En prévention secondaire, le gériatre lyonnais met aussi l’accent sur la surveillance clinique rapprochée afin d’anticiper les signes pouvant évoquer une décompensation. « Quel que soit l’âge, toutes les études ont montré que plus on fait de la surveillance rapprochée en ambulatoire, moins il y a de décompensations et d’hospitalisations. »

Même si l’on ne peut pas tout prévoir, « le suivi régulier des maladies chroniques, conjointement avec des spécialistes d’organes lorsque cela est nécessaire, va limiter les risques de décompensation et d’hospitalisation éventuelle », appuie le Pr Bonin-Guillaume.

Or il a été démontré que le fait de passer aux urgences ou d’être hospitalisé augmentait le risque de dépendance des patients âgés. À la suite d’une hospitalisation, les personnes âgées ont 60 fois plus de risque de développer des incapacités fonctionnelles. Celles-ci sont dues en partie au terrain du patient, à la pathologie qui le mène à l’hospitalisation. Mais « l’hôpital en soi peut aussi être iatrogène et pourvoyeuse de dépendance », rappelle le Pr Bonin-Guillaume.

Si l’hospitalisation s’impose malgré tout, « ce qui est intéressant, c’est d’appeler les hotlines gériatriques et de programmer l’hospitalisation dans un cours séjour gériatrique, l’anticipation permettant justement de réduire le risque de dépendance iatrogène. »

Alors que les effets indésirables sont à l’origine de près d’un passage aux urgences sur cinq chez les sujets âgés, la prévention de la iatrogénie médicamenteuse, notamment chez les sujets polypathologiques, est aussi un élément majeur. Comme le souligne Ebmfrance dans son Guide de pratique clinique sur la révision du traitement du patient âgé, les patients âgés « sont particulièrement sensibles aux problèmes générés par les anticholinergiques, les sédatifs et les médicaments qui augmentent le risque de saignement ».
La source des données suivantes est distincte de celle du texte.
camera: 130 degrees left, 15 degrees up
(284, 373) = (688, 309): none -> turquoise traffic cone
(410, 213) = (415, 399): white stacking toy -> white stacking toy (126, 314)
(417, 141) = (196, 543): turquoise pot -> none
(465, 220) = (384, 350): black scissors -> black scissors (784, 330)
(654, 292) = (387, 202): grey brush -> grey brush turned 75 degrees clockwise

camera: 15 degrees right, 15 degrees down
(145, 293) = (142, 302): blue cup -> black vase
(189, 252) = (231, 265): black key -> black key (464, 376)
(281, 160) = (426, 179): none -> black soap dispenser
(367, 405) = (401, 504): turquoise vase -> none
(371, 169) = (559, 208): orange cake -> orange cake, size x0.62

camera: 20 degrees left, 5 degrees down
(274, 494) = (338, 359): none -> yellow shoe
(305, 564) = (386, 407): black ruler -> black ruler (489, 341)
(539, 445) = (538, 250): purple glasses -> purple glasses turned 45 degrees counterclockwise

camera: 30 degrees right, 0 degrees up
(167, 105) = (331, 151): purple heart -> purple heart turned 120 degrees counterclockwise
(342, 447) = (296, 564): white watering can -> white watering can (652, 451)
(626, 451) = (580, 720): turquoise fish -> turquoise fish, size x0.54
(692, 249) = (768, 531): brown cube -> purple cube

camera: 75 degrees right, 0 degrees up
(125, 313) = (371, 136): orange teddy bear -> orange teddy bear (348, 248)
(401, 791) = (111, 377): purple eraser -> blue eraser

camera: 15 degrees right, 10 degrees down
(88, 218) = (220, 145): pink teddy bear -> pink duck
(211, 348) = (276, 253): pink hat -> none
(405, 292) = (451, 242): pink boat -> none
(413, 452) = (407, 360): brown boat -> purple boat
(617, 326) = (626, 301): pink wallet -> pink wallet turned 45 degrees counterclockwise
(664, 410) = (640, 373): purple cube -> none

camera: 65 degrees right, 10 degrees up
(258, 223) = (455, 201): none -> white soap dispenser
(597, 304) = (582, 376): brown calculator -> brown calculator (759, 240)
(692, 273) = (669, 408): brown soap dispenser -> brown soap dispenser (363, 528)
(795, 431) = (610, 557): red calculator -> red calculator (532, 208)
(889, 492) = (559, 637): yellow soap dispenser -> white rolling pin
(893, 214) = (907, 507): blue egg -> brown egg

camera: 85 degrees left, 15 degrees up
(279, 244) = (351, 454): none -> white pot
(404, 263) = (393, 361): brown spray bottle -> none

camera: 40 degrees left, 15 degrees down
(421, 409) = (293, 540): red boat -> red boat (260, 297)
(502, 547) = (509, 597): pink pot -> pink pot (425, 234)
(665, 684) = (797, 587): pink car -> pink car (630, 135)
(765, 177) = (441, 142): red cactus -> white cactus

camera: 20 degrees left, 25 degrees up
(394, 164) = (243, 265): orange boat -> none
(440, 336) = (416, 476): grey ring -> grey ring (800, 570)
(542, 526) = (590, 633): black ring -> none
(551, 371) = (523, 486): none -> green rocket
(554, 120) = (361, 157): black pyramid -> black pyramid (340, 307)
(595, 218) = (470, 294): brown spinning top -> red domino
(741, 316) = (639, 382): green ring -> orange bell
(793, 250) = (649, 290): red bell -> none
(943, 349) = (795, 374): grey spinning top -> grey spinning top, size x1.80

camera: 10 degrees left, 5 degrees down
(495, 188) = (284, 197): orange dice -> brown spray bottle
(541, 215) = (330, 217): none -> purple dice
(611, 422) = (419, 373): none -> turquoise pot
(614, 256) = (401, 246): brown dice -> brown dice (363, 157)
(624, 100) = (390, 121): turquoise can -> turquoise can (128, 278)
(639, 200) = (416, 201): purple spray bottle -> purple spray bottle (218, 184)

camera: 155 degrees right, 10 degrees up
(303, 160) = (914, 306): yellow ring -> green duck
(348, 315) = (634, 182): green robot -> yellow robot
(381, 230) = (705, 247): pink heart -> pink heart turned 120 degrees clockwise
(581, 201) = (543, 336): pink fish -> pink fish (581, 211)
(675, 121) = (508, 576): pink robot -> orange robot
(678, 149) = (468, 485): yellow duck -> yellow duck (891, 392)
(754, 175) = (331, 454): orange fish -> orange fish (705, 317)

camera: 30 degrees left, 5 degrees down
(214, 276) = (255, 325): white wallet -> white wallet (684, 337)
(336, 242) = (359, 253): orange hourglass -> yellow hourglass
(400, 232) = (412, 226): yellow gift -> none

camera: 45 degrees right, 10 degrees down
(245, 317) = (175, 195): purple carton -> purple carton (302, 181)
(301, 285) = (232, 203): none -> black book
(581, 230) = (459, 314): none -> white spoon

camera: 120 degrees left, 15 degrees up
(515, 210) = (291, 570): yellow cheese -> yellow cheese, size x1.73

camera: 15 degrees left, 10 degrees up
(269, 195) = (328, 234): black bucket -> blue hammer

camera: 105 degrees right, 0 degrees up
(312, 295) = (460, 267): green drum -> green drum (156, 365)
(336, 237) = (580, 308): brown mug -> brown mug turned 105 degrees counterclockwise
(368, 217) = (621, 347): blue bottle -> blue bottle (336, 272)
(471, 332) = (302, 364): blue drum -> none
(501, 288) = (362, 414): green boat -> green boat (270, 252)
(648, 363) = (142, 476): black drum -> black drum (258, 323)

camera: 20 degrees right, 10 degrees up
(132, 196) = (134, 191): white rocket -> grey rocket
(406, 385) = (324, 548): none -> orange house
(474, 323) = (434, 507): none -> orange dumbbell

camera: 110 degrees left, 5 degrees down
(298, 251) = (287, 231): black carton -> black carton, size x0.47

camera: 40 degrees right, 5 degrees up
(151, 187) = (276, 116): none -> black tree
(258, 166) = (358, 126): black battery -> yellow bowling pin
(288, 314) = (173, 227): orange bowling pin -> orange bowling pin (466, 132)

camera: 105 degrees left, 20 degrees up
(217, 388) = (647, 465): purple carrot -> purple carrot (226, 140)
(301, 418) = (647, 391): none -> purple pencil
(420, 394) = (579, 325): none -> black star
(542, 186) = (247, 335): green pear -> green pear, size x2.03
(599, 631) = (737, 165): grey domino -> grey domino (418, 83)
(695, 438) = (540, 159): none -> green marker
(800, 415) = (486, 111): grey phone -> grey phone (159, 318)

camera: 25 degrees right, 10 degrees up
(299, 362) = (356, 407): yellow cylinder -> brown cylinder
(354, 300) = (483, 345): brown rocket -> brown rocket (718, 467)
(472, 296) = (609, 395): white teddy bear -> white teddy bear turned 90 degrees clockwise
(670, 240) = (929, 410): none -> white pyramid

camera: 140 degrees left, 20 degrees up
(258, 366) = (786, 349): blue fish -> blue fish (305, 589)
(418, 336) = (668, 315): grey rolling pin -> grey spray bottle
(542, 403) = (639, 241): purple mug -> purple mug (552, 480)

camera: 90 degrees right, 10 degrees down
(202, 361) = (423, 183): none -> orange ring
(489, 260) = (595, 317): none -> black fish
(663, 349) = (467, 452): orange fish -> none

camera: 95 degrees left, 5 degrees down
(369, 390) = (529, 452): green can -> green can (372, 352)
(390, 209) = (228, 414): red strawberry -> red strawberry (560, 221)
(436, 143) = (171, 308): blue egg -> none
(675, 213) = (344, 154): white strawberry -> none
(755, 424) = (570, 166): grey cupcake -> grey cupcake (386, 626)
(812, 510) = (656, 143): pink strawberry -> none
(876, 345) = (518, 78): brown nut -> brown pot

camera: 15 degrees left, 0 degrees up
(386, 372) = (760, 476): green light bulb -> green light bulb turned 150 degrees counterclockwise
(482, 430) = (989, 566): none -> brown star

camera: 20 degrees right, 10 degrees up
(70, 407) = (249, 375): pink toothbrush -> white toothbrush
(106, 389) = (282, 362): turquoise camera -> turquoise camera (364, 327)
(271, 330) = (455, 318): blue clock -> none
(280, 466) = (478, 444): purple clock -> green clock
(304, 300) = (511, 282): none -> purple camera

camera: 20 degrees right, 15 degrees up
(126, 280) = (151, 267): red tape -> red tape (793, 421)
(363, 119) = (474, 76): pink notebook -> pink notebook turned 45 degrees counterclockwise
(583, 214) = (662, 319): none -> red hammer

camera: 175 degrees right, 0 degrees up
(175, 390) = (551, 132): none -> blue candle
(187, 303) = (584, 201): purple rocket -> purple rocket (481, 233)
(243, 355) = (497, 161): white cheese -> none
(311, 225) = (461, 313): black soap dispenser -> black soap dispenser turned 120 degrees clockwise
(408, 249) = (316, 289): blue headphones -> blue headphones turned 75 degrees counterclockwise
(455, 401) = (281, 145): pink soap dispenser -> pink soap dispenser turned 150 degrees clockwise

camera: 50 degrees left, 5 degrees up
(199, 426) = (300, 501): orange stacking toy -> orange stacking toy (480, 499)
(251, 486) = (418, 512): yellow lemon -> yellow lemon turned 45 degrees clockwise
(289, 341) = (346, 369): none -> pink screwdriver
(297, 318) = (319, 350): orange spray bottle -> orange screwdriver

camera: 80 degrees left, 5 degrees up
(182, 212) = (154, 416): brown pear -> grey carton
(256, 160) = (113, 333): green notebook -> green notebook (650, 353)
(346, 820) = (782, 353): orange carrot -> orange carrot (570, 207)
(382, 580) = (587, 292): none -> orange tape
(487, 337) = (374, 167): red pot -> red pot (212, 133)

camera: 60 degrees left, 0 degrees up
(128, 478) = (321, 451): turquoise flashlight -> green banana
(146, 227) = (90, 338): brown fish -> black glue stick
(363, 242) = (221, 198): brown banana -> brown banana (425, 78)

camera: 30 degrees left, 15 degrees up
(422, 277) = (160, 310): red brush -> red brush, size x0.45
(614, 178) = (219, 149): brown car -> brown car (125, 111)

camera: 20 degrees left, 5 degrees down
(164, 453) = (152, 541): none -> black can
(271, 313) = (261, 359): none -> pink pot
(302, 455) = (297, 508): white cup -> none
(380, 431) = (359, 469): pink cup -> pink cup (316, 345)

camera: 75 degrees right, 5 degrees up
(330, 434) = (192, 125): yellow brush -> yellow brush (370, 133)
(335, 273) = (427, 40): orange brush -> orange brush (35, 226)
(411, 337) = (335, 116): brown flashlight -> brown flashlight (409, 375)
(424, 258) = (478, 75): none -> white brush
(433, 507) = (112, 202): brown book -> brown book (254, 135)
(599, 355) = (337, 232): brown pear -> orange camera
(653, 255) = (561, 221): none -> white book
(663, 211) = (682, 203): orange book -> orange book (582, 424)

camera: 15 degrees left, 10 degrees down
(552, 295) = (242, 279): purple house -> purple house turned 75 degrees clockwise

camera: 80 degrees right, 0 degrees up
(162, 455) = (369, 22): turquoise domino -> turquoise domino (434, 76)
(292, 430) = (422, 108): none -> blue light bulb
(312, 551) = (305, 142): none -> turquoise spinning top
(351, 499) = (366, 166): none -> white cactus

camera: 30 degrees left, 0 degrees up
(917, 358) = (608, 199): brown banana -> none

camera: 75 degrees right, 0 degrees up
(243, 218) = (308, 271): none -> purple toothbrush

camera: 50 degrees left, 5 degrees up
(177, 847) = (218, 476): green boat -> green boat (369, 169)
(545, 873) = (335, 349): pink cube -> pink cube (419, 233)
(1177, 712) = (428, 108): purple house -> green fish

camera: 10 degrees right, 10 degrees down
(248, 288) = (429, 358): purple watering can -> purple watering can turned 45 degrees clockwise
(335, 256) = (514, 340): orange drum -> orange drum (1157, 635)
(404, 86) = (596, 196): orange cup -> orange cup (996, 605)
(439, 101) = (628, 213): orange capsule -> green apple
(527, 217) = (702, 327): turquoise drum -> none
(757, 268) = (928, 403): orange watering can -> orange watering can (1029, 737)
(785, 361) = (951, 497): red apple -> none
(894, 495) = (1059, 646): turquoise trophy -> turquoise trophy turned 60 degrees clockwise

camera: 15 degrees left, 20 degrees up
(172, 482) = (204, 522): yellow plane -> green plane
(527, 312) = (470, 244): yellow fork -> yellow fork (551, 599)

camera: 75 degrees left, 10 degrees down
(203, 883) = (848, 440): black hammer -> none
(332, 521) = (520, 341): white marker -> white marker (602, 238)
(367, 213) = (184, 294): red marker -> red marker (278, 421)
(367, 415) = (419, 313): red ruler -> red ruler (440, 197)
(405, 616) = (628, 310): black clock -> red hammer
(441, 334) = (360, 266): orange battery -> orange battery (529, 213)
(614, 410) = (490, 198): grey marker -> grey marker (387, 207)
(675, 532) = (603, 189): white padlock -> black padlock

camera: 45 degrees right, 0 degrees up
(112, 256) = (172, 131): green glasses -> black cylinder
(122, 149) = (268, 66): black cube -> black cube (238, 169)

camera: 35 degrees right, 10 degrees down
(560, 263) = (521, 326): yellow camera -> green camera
Si certains traitements sont essentiels, le Pr Bonin-Guillaume invite à lever le pied sur les médicaments de confort, quitte à faire une « ordonnance de déprescription ». La gériatre marseillaise insiste aussi sur la surveillance des interactions.

Par ailleurs, les médicaments indispensables « sont parfois remplaçables par d’autres médicaments qui présentent moins d’effets indésirables », souligne Ebmrance. Par exemple, « la warfarine peut être remplacée par de nouveaux anticoagulants qui ne nécessitent pas de restrictions alimentaires ni de surveillance fréquente des paramètres biologiques ».

A contrario, le Pr Bonin-Guillaume identifie aussi des « médicaments qu’on ne prescrit pas assez ou pas de façon assez adéquate », comme dans la douleur ou l’ostéo­porose. Et de pointer les conséquences délétères d’un certain « âgisme de soin ». La BPCO par exemple « est souvent sous-diagnostiquée et, parfois, on découvre la maladie lors d’une décompensation aiguë avec pneumopathie qui entraîne une insuffisance respiratoire ».

Qu’il s’agisse de prendre en charge une pathologie chronique ou de repérer des signes de fragilité, la spécialiste insiste sur l’importance d’anticiper et de ne pas laisser « traîner » une situation. Pour les gériatres, « concernant la dépendance, il est toujours difficile de se rendre compte que le train est passé alors que l’on aurait pu intervenir avant ».